The Stoics on Agent Autonomy
There were two opinions of the older philosophers regarding the fate. One belonging to those men who believed that everything occured by fate in such a way that everything necessitated (The Fate Principle Argument). The others held that there were voluntary motions of the mind without fate.
Chrysippus, a Greek Stoic philosopher, rejected necessity but fixed it by introducing kinds of causes. Everything is fated but is not necessitated. So, some causes are perfect and principal, while others are auxiliary and proximate. When we say that all things occur by fate by antecedent causes, they do not happen by perfect and principal cause. Instead, they occur by auxiliary and proximate causes. The opponents treated all antecedent causes as if they were perfect and principal causes.
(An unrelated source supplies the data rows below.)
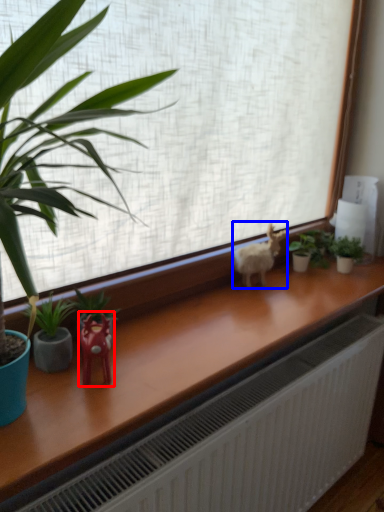
Question: Which object appears farthest to the camera in this image, miniature (highlighted by a red box) or animal (highlighted by a blue box)?

Choices:
 (A) miniature
 (B) animal

Answer: (B)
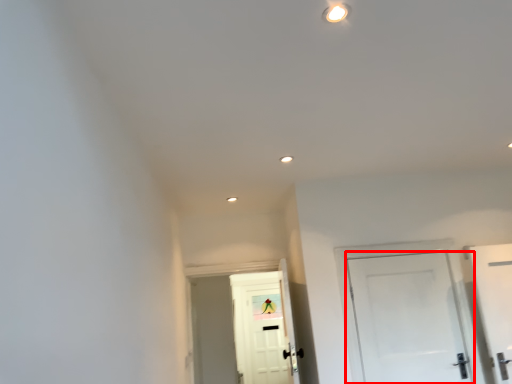
Question: From the image's perspective, where is door (annotated by the red box) located relative to door?

Choices:
 (A) below
 (B) above

Answer: (B)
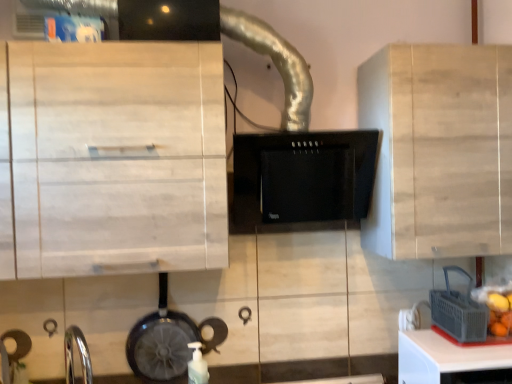
Question: From a real-world perspective, is white matte bottle at lower center beneath shiny black frying pan at lower left?

Choices:
 (A) yes
 (B) no

Answer: (A)

Question: From the image's perspective, is white matte bottle at lower center below shiny black frying pan at lower left?

Choices:
 (A) yes
 (B) no

Answer: (A)

Question: Is white matte bottle at lower center with shiny black frying pan at lower left?

Choices:
 (A) no
 (B) yes

Answer: (A)

Question: From a real-world perspective, does white matte bottle at lower center stand above shiny black frying pan at lower left?

Choices:
 (A) yes
 (B) no

Answer: (B)

Question: Could you tell me if white matte bottle at lower center is turned towards shiny black frying pan at lower left?

Choices:
 (A) yes
 (B) no

Answer: (B)

Question: Can you confirm if white matte bottle at lower center is smaller than shiny black frying pan at lower left?

Choices:
 (A) yes
 (B) no

Answer: (A)

Question: Could you tell me if shiny black frying pan at lower left is turned towards black matte range hood at center?

Choices:
 (A) yes
 (B) no

Answer: (B)

Question: From the image's perspective, would you say shiny black frying pan at lower left is shown under black matte range hood at center?

Choices:
 (A) yes
 (B) no

Answer: (A)

Question: Does shiny black frying pan at lower left lie behind black matte range hood at center?

Choices:
 (A) yes
 (B) no

Answer: (A)

Question: From a real-world perspective, is shiny black frying pan at lower left below black matte range hood at center?

Choices:
 (A) yes
 (B) no

Answer: (A)

Question: Is shiny black frying pan at lower left far from black matte range hood at center?

Choices:
 (A) yes
 (B) no

Answer: (B)

Question: Can you confirm if shiny black frying pan at lower left is shorter than black matte range hood at center?

Choices:
 (A) no
 (B) yes

Answer: (A)

Question: Can you confirm if light wood cabinet at upper left, placed as the first cabinetry when sorted from left to right, is positioned to the left of white plastic table at lower right?

Choices:
 (A) yes
 (B) no

Answer: (A)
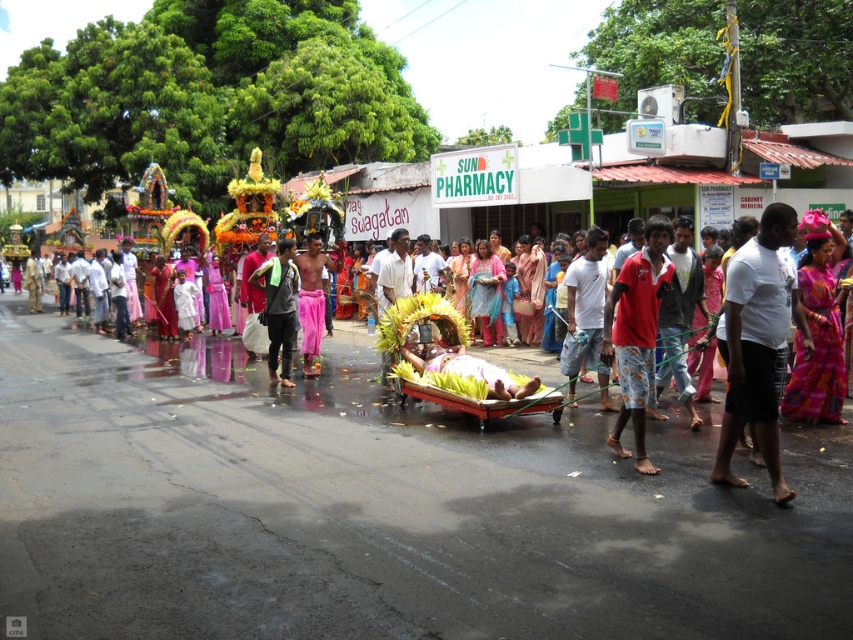
Is white cotton shirt at center positioned in front of green leafy cart at center?

Yes, white cotton shirt at center is closer to the viewer.

Between point (779, 244) and point (463, 333), which one is positioned behind?

Point (463, 333)

The width and height of the screenshot is (853, 640). Find the location of `white cotton shirt at center`. white cotton shirt at center is located at coordinates (757, 342).

Is wooden cart at center positioned behind green leafy bed at center?

Result: No, wooden cart at center is in front of green leafy bed at center.

Can you confirm if wooden cart at center is thinner than green leafy bed at center?

Incorrect, wooden cart at center's width is not less than green leafy bed at center's.

Does point (345, 544) lie behind point (426, 369)?

That is False.

The width and height of the screenshot is (853, 640). In order to click on wooden cart at center in this screenshot , I will do `click(363, 458)`.

Can you confirm if wooden cart at center is taller than dark gray fabric shirt at center?

No.

Which of these two, wooden cart at center or dark gray fabric shirt at center, stands shorter?

wooden cart at center

Does point (845, 433) lie behind point (287, 301)?

No, (845, 433) is closer to viewer.

Locate an element on the screen. The width and height of the screenshot is (853, 640). wooden cart at center is located at coordinates (363, 458).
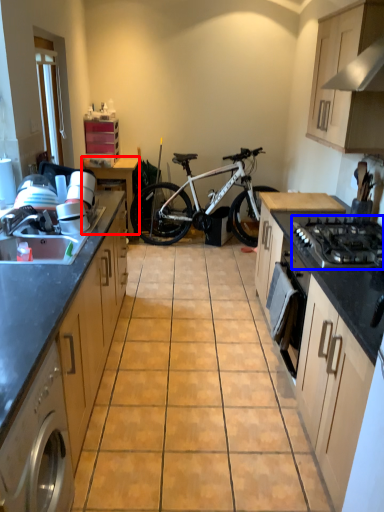
Question: Which object appears closest to the camera in this image, table (highlighted by a red box) or gas stove (highlighted by a blue box)?

Choices:
 (A) table
 (B) gas stove

Answer: (B)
The following is the reconstruction of the argument against the Fate Principle (P):
(1) If everything happens by fate, everything happens by way of an antecedent cause.
(2) If everything happens by an antecedent cause, impulse happens by an antecedent cause.
(3) If impulse happens by an antecedent cause, assent and action happen by an antecedent cause.
(4) The antecedent cause does not depend on us.
(5) If the antecedent cause does not depend on us, then impulse itself does not depend on us.
(6) Assent and action do not depend on us.
(7) Then neither blame nor praise, nor honors, nor punishments are just.
(8) It is absurd and therefore (P) is false.
∴ The Fate Principle is false.
The supporters of the fate principle claimed that assent occurs by antecedent causes. Chrisippus argued that assent is in our own power. However, we are determined in our action by our own nature. For instance, when we push the cylinder we give the start of its motion, but we don’t give it its “rollability”. The cylinder moves by its own nature. Hence, Chrysippus defended the Fate Principle, but his defense is based on a distinction of causes. Our actions are determined by an antecedent cause without being necessitated by it:
(1) Every action has an antecedent cause, but the antecedent cause does not make the action necessary.
(2) Every action is fated insomuch as it is fully determined by a combination of the antecedent cause and the nature of the agent.
(3) The antecedent cause is the external and proximate cause, whereas the nature of the agent is the internal and principal cause.
(4) We are not externally determined in our action because we are ultimately determined by our own nature. This nature is the decisive causal factor.
What makes an agent responsible for an action, an action voluntary, is what we may call the autonomy of the agent. “Autonomy” is nothing but the fact that the agent is the main cause of the action. There are no causes prior to our actions which fully determine whether we act, or for which we may decide. The Stoics make a distinction between freedom from being externally determined and freedom of choice. From the cylinder, Chrysippus has a whole-person model of agency in mind. In this model, what action a person performs, ultimately depends on the overall disposition of the person’s mind at the time of action, including the person’s character, systems of beliefs, desires, and so on. In the whole-person model of agency, agents can influence their ways of action and behaving only indirectly, by changing the basis of their actions that is by changing their character, system of beliefs and desires.